• [PROVIDED RECORDS]
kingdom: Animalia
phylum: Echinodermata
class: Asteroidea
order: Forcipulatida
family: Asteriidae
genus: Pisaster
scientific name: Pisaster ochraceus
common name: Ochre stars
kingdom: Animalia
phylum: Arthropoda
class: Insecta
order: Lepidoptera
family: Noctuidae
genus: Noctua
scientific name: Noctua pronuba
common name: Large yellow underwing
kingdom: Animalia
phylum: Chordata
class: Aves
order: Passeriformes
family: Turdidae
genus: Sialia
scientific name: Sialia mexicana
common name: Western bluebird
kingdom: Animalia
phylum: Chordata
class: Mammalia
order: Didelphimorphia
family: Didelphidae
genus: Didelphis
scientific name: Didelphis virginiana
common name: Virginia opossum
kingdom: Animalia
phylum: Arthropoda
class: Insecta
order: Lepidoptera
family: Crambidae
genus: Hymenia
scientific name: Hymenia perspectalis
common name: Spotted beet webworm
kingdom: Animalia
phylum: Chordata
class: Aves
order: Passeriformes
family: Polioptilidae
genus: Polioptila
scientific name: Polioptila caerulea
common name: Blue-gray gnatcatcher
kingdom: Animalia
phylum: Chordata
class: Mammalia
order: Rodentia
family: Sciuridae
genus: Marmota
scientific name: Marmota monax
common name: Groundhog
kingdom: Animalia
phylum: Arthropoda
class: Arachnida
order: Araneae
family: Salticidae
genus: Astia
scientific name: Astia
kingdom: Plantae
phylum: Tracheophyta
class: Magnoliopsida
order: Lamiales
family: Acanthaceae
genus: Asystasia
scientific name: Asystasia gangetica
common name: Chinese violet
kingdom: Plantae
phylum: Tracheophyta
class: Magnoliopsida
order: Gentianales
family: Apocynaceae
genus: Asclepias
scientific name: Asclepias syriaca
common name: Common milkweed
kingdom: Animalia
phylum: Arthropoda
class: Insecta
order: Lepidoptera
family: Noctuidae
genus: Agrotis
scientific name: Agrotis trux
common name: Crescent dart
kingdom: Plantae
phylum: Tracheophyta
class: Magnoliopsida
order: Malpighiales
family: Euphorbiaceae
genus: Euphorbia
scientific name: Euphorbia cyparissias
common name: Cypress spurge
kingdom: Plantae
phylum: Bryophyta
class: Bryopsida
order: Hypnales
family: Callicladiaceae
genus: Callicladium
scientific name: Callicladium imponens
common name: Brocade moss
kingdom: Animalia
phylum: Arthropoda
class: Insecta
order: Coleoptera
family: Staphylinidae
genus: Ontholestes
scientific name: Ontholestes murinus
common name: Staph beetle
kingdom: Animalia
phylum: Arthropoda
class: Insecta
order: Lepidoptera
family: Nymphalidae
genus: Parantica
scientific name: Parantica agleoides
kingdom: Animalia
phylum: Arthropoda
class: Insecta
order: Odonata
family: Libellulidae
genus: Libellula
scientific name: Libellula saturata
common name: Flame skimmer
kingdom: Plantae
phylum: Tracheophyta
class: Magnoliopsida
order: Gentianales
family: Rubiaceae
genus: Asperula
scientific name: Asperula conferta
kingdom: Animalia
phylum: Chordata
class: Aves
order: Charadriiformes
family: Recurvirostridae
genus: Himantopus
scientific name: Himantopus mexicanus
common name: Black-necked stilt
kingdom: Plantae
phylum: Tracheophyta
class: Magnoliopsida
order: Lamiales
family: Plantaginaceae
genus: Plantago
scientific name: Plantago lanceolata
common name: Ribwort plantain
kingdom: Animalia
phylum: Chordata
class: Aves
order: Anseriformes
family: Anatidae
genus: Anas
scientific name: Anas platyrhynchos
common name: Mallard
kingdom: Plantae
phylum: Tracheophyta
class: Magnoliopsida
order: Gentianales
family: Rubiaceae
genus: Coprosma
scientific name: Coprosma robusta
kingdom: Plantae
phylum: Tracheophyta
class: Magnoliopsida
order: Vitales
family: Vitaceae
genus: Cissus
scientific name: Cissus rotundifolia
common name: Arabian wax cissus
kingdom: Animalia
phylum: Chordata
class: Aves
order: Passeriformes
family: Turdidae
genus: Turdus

• [WHAT THE EXERCISE ASKS]
Turn everything in the listing above, from the line containing "genus: Coprosma" down to the last line, into a numbered list, leaving out any blank lines.

• [RESULT OF THE EXERCISE]
1. genus: Coprosma
2. scientific name: Coprosma robusta
3. kingdom: Plantae
4. phylum: Tracheophyta
5. class: Magnoliopsida
6. order: Vitales
7. family: Vitaceae
8. genus: Cissus
9. scientific name: Cissus rotundifolia
10. common name: Arabian wax cissus
11. kingdom: Animalia
12. phylum: Chordata
13. class: Aves
14. order: Passeriformes
15. family: Turdidae
16. genus: Turdus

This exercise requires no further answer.